Familie på flere måder
(Family from multiple angles)
Children whose parents were placed outside the home run a significantly higher risk of being placed outside the home themselves. Despite a string of reforms and initiatives over the years, combined with the commitment and goodwill of the people who actually work with troubled families, we have still not succeeded in breaking the pattern across generations. The objective of the initiative was to identify new approaches to the work with troubled families – approaches that can help nudge the existing system in the right direction so that, together, we can succeed in breaking the pattern of social inheritance.
About the initiative
Becoming parents is a mind-bending experience. It’s a roller-coaster ride littered with love, fears and doubt. There are no courses we can take at school or at work to teach us how we, as parents, can ensure the well-being of our children and family. Instead, we are obliged to draw on experience from our own childhood and formative years, which naturally means that we risk repeating the same patterns we were otherwise hoping we could break.
Even though almost DKK 17 billion is invested annually in preventive work and in placing vulnerable children and young people outside the home in Denmark [1], children of parents who were previously placed outside the home themselves are ten times more likely than their peers to experience the same fate [2].
The challenge won’t go away
We do not believe that the challenge across generations can be ascribed purely to the individual families, and there is evidence to suggest that it is systemically established. There must be something in the way children and parents interact with one another in the system which makes it difficult to eradicate the challenge. This demands new solutions, new knowledge and a change in the way the parties affected are involved – both the families themselves and the people who interact with them in their everyday lives, within and outside the public service system.
Our starting point
We take a systematic approach to our work. We combine research, social innovation and practical knowledge about how the systems function today with knowledge about how the systems are perceived by the families they are intended to service. Our assignment is not to take a stance on whether more or fewer children should be placed outside the home. However, we are basing our approach on the hypothesis that children’s well-being is inextricably linked to the well-being of the family as a whole, which is why we take the family as our starting point in our work to tackle the challenge.

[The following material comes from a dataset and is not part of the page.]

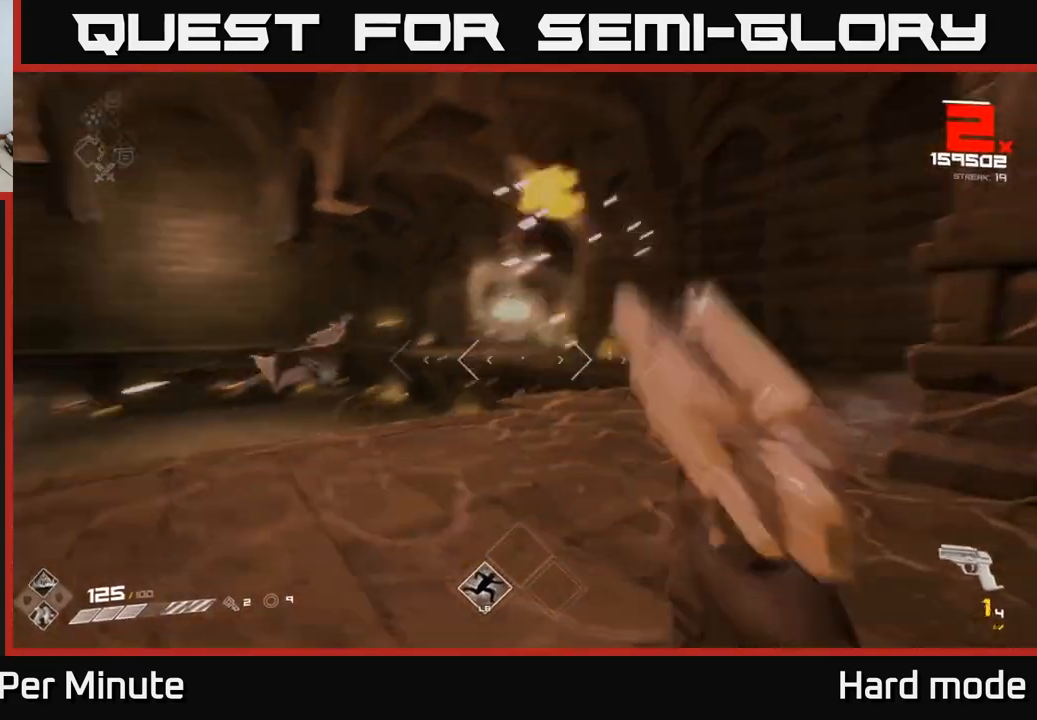
{"dt_ms": 500, "buttons": [], "left_stick": "up-right", "right_stick": "center", "events": [[33, "R2", "down"], [33, "left_stick", "up-right"], [83, "right_stick", "center"], [133, "R2", "up"], [250, "left_stick", "up"], [283, "right_stick", "left"], [367, "R1", "down"], [383, "right_stick", "center"], [467, "left_stick", "up-right"], [483, "R1", "up"]]}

The initiative examined possible new approaches in an attempt to carve out a future where more families can live enjoyable lives. We deep-dived into research and listened to people inside and outside the systems who know the challenges from personal experience. The objective was to identify systemic obstacles, to find room to exploit potential, and to present radical solutions that open up new opportunities to act and new development trajectories for families with children who have either been placed outside the home – or who are at risk of having this happen.
What’s next?
The project was completed in 2023 under the auspices of the ROCKWOOL Foundation.